Critics Ask for Evidence

There isn't a vast field of data supporting the idea that stem cell therapy might be dangerous. An example of the possible negative effects is the case of an Israeli child who developed benign brain and spinal cord tumors after receiving transplants of human fetal stem cells in a Russian clinic. Furthermore, many physicians and scientists have expressed their reservations about the administration of the therapy without prior testing. Prof. Timothy Caulfield, research director of the Health Law Institute at the University of Alberta, said that there is one thing that Dr. Geeta could do to end this controversy regarding her treatment--If people are getting better, people are experiencing improvements--let's see the data." Peculiar enough, Dr. Geeta refuses to share her data, has not submitted to peer review, and has not performed any controlled clinical trials. "Dr. Geeta has not published data on it, that is not very ethical. Share your discovery with the world and peers can critique and improve your technique," insisted Prof. Caulfield. This led other researchers to label her as a fraud! As part of a rapidly expanding industry in stem cell treatments worldwide with an average cost of $21,500 for treatment per patient, some healthcare providers are asking for evidence of success before justifying the exorbitant sums of money patients are spending. Prof. Caulfield suspects that some combination of placebo-effect, cognitive dissonance based on the very high price tag, and immuno-response to the foreign fluid she injects gives patients the sense that their bodies are responding to treatment.

Medical researchers are skeptical of Dr. Geeta Shroff’s claims, and brand many rogue stem-cell physicians dangerous quacks offering expensive, unproven and potentially dangerous treatments that are banned in in many countries. The practice of submitting one's research and findings to peer review is widely considered a cornerstone of good science. Doctors believe that without safety trials and randomized clinical studies, her treatments are unverifiable and potentially dangerous.To date, Dr Shroff has refused to do so. Instead, she has patented her technique, a route more familiar in business than medicine.

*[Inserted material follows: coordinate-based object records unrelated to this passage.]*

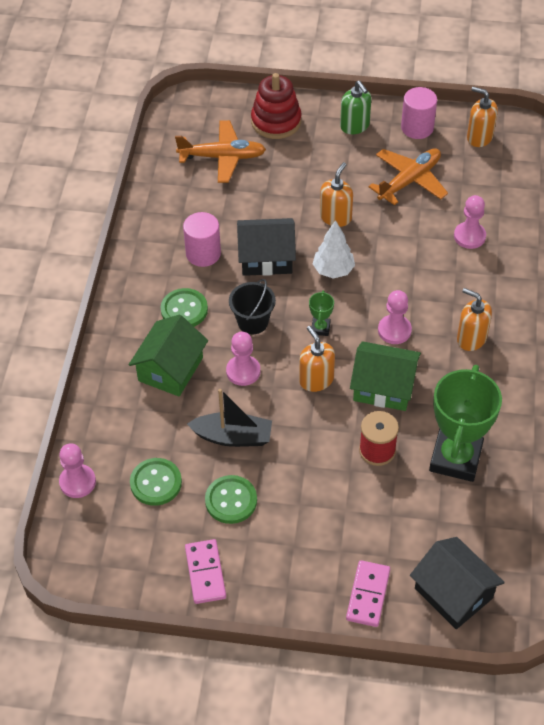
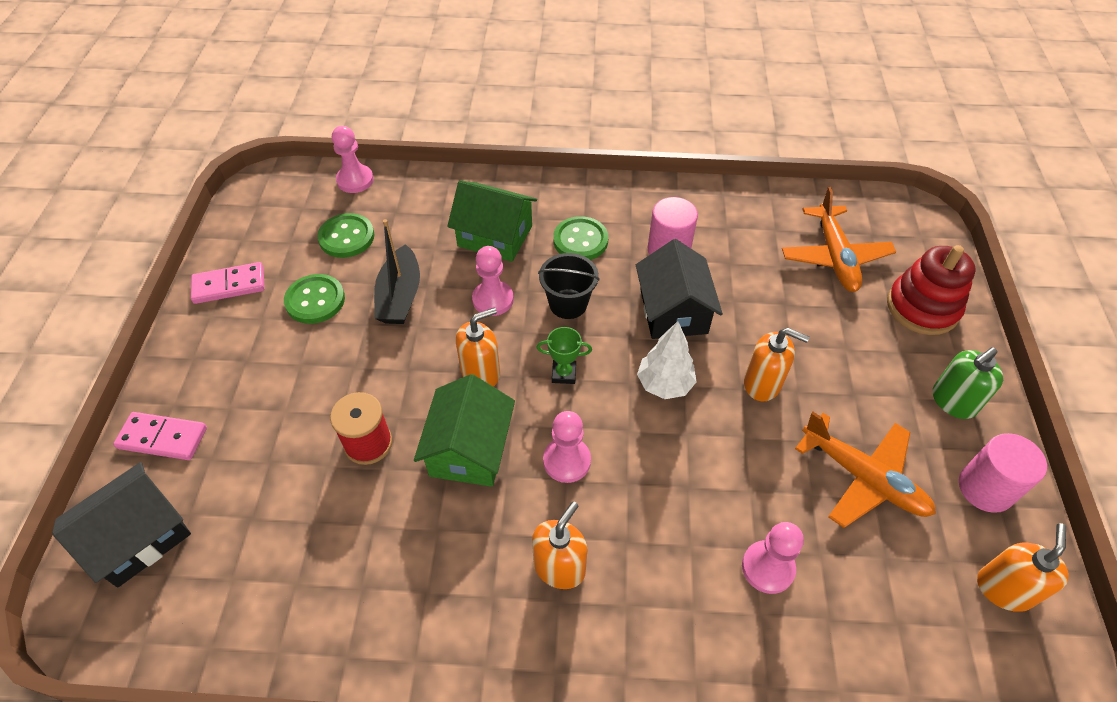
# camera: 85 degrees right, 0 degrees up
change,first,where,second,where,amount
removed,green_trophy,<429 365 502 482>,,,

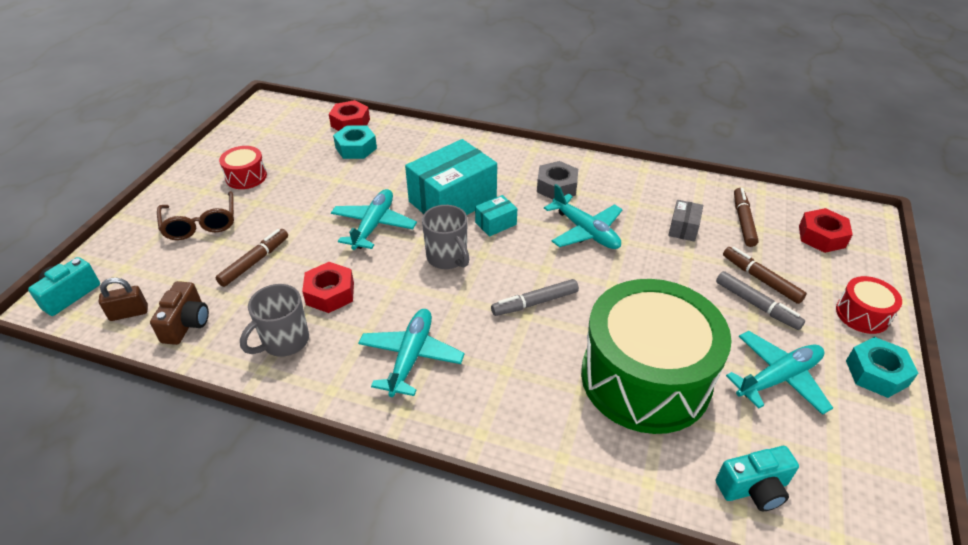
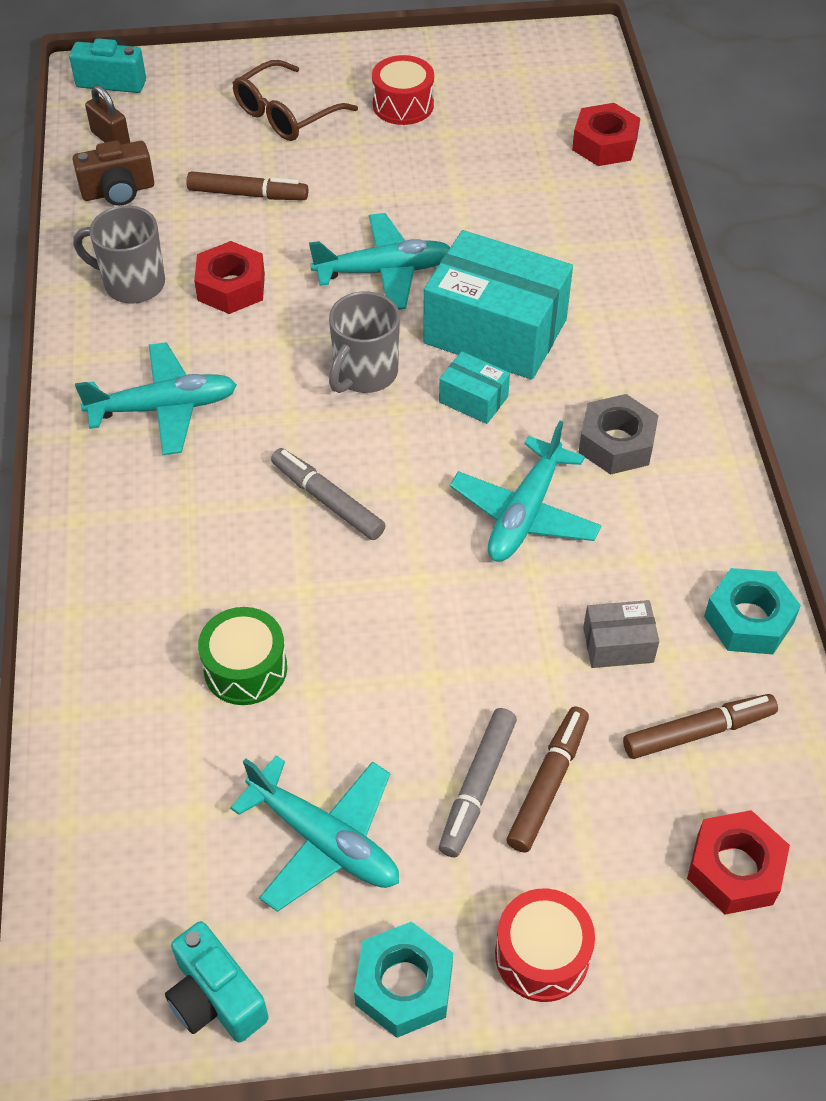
# camera: 65 degrees right, 10 degrees up
change,first,where,second,where,amount
moved,turquoise_camera,<716 446 799 511>,,<165 921 269 1043>,
resized,green_drum,<581 279 732 434>,,<198 607 287 705>,x0.42
moved,turquoise_nut,<333 125 377 159>,,<704 568 801 654>,

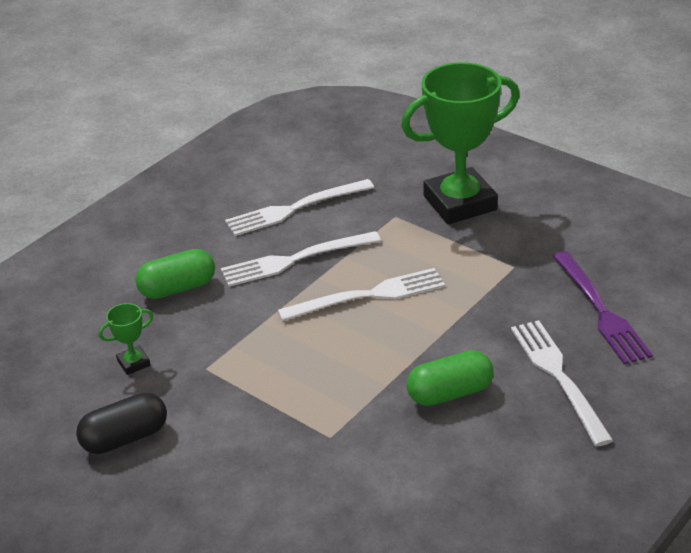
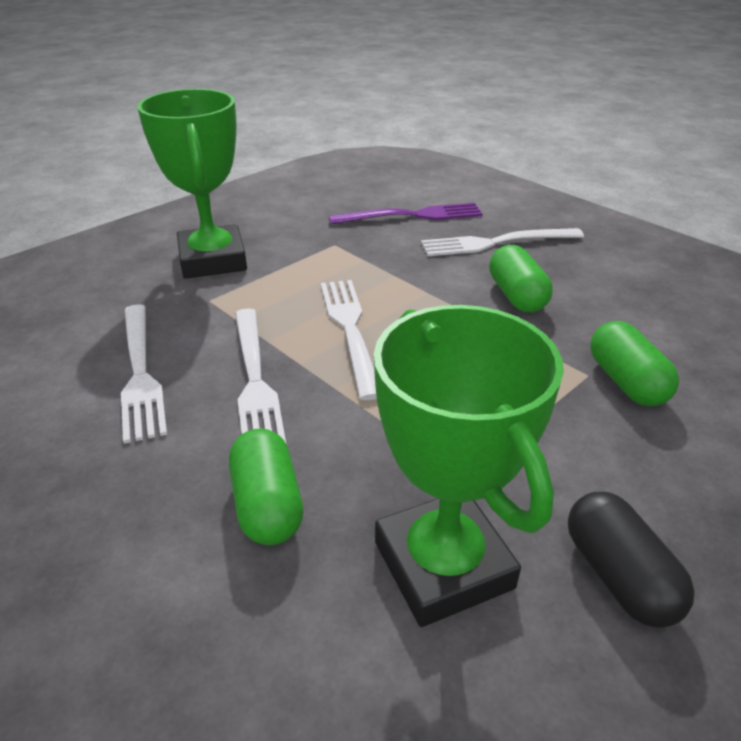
# camera: 85 degrees left, 0 degrees up
change,first,where,second,where,amount
resized,green_trophy,<99 303 153 375>,,<374 305 564 627>,x2.47
added,,,green_capsule,<590 321 679 406>,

Having treated over 700 patients with her stem-cell therapy technique, Dr. Shroff's sample is sizable enough and can benefit science and innovation in the technique. She can do the world a favor by being more transparent and publish the compiled data of her patients. While in medicine and health care there is much competition in both research and practice, it would not be convincing to argue that those who criticize Dr. Shroff do so because of jealousy over her comparative success or the amount of money she has amassed. For this reason it is imperative for Indian medical authorities to regulate the treatment to ensure that it is work while and the results substantiated. This may be the only way to decide whether Dr. Geeta Shroff is a Saviour, and not a Fraud!